Video games are stunting children's imagination and inhibiting their ability to play together.This rather concerning issue came to light in research we conducted for Toby's Travelling Circus, our new television programme for under-fives. The study found that children who play with computer games are less likely to play with other children or to turn household objects, such as cardboard boxes, into toys.

Video games are stunting children's imagination and inhibiting their ability to play together.

This rather concerning issue came to light in research we conducted for Toby's Travelling Circus, our new television programme for under-fives.

The study found that children who play with computer games are less likely to play with other children or to turn household objects, such as cardboard boxes, into toys.

As a result, parents and grandparents are increasingly demanding entertainment which promotes imagination, physical activity and collaboration between siblings.

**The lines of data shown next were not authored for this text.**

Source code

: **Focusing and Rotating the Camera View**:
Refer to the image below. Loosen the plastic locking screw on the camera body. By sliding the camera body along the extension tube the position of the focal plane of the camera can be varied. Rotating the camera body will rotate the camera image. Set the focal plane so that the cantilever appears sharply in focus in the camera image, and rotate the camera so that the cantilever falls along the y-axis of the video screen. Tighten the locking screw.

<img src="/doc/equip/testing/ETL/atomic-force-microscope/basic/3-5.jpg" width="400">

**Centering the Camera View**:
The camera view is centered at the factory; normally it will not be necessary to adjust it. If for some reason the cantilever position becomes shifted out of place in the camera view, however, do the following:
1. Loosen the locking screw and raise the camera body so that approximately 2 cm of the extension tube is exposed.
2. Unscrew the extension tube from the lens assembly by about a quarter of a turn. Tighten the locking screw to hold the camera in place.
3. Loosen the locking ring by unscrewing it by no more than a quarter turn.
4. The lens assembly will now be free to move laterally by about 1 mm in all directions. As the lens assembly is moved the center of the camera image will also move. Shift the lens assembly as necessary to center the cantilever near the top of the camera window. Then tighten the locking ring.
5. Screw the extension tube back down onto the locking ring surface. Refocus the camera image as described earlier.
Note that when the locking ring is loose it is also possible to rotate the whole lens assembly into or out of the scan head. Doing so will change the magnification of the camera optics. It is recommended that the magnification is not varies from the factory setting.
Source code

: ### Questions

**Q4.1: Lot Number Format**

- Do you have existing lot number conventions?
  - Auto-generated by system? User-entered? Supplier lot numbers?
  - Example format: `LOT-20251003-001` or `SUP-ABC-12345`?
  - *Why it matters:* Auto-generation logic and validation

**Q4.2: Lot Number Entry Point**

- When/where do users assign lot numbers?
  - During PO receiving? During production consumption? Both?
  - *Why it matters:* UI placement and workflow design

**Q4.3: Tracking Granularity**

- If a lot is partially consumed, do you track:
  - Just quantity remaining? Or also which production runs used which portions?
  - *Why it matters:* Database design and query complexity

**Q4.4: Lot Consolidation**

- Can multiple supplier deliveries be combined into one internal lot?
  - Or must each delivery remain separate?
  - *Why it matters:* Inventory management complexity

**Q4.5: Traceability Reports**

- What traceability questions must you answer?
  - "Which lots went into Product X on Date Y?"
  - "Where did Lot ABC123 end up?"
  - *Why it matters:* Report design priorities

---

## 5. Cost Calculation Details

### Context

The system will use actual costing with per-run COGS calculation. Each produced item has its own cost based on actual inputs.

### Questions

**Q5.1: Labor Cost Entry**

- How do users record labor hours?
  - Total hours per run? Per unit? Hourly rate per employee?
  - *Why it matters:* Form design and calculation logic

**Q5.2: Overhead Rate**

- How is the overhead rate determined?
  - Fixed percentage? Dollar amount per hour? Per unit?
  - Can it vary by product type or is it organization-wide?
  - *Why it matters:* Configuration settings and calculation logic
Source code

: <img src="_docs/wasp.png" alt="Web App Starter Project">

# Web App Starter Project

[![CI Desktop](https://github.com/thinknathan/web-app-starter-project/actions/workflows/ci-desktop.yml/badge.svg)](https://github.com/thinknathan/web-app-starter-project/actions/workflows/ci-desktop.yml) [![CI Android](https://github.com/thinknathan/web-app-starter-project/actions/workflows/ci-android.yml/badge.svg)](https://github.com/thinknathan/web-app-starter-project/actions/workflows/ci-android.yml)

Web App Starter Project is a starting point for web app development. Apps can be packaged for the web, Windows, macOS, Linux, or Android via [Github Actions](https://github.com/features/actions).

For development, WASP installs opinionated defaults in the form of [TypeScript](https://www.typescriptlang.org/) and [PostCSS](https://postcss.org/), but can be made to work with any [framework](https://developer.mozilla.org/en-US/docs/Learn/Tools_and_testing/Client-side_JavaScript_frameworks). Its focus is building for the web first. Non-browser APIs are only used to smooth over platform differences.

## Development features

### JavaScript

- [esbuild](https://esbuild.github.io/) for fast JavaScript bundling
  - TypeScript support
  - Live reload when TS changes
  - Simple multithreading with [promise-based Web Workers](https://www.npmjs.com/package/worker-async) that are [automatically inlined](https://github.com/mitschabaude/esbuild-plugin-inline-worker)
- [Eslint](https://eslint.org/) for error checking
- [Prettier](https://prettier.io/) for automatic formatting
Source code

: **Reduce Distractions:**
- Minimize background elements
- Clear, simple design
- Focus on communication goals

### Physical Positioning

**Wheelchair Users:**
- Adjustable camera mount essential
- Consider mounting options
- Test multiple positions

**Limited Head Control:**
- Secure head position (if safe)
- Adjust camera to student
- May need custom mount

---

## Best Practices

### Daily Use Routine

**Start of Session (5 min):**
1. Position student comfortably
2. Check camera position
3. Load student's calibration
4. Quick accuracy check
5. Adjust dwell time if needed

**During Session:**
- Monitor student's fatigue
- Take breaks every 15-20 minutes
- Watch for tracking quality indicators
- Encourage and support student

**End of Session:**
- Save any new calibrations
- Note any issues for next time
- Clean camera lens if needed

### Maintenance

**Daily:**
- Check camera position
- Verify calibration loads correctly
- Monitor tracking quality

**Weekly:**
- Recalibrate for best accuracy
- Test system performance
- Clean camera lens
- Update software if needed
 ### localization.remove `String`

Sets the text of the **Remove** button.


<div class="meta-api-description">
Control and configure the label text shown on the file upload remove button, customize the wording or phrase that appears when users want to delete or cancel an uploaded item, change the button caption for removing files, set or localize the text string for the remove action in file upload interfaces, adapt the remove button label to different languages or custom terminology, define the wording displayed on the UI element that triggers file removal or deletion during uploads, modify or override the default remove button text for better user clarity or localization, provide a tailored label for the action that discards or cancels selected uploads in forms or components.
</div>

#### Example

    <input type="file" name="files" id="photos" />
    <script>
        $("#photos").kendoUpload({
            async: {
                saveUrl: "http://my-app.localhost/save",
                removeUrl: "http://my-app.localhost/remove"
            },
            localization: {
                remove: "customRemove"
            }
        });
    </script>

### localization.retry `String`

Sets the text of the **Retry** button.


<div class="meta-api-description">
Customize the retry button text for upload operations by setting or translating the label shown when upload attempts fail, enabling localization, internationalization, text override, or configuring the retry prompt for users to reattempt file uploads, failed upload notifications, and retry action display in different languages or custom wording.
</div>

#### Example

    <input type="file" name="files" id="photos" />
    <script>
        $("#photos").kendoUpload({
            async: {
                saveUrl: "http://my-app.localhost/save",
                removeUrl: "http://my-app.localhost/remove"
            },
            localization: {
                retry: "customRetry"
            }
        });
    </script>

We asked the research team to look at attitudes to children's entertainment across three generations to find what each age group thought was important.

It was a cornerstone of the creation of our all-British-built children's programme which, in its early weeks on Channel 5's milkshake!, is proving to be even more popular than the wildly successful Peppa Pig.

Our stop-motion show - a style shared with Tim Burton's new film Frankenweenie - champions "offline" play by promoting the idea of performance among children.

We at Komixx hope it will boost children's desire to practice their performance and every try circus skills at home in a return to more "traditional play".

If you look at parenting now, there's a fairly widespread return to classic traditional values and themes.

Parents increasingly want their children to be physically active and to do things with their friends and siblings rather than using a game controller.

Sitting there only engaging with a plastic controller is stunting their imagination and stopping them from playing easily with other children because their imaginations effectively switch off when they turn the game off.

Parents that we speak to are rightly concerned by this and want their children to be making stage sets from cardboard boxes and performing shows, for example; expressing themselves in ways that electronic games don't allow.

Wanting to perform, to put on a show, is something that kids love and our programme actively encourages them to do that but it reinforces so many other good things too, like teamwork, the idea that practice makes perfect and develops the confidence that comes from standing up on your own in front of people.

There's a type of play that we are in danger of losing forever, it's that type of real play, which uses the immediate environment as a springboard for the imagination.

Our research has shown that stop-motion animation, especially one as fantastically detailed as Toby's Travelling Circus, helps children imagine what is on screen as a real thing, which fuels their imagination in the real world in a way which computer-generated animation or games cannot.

Our show is about the benefits of teamwork, physical exercise, the pleasure of movement and the thrill of performance. We hope that parents and children alike can, through it, rediscover a little of the joy of imaginative play.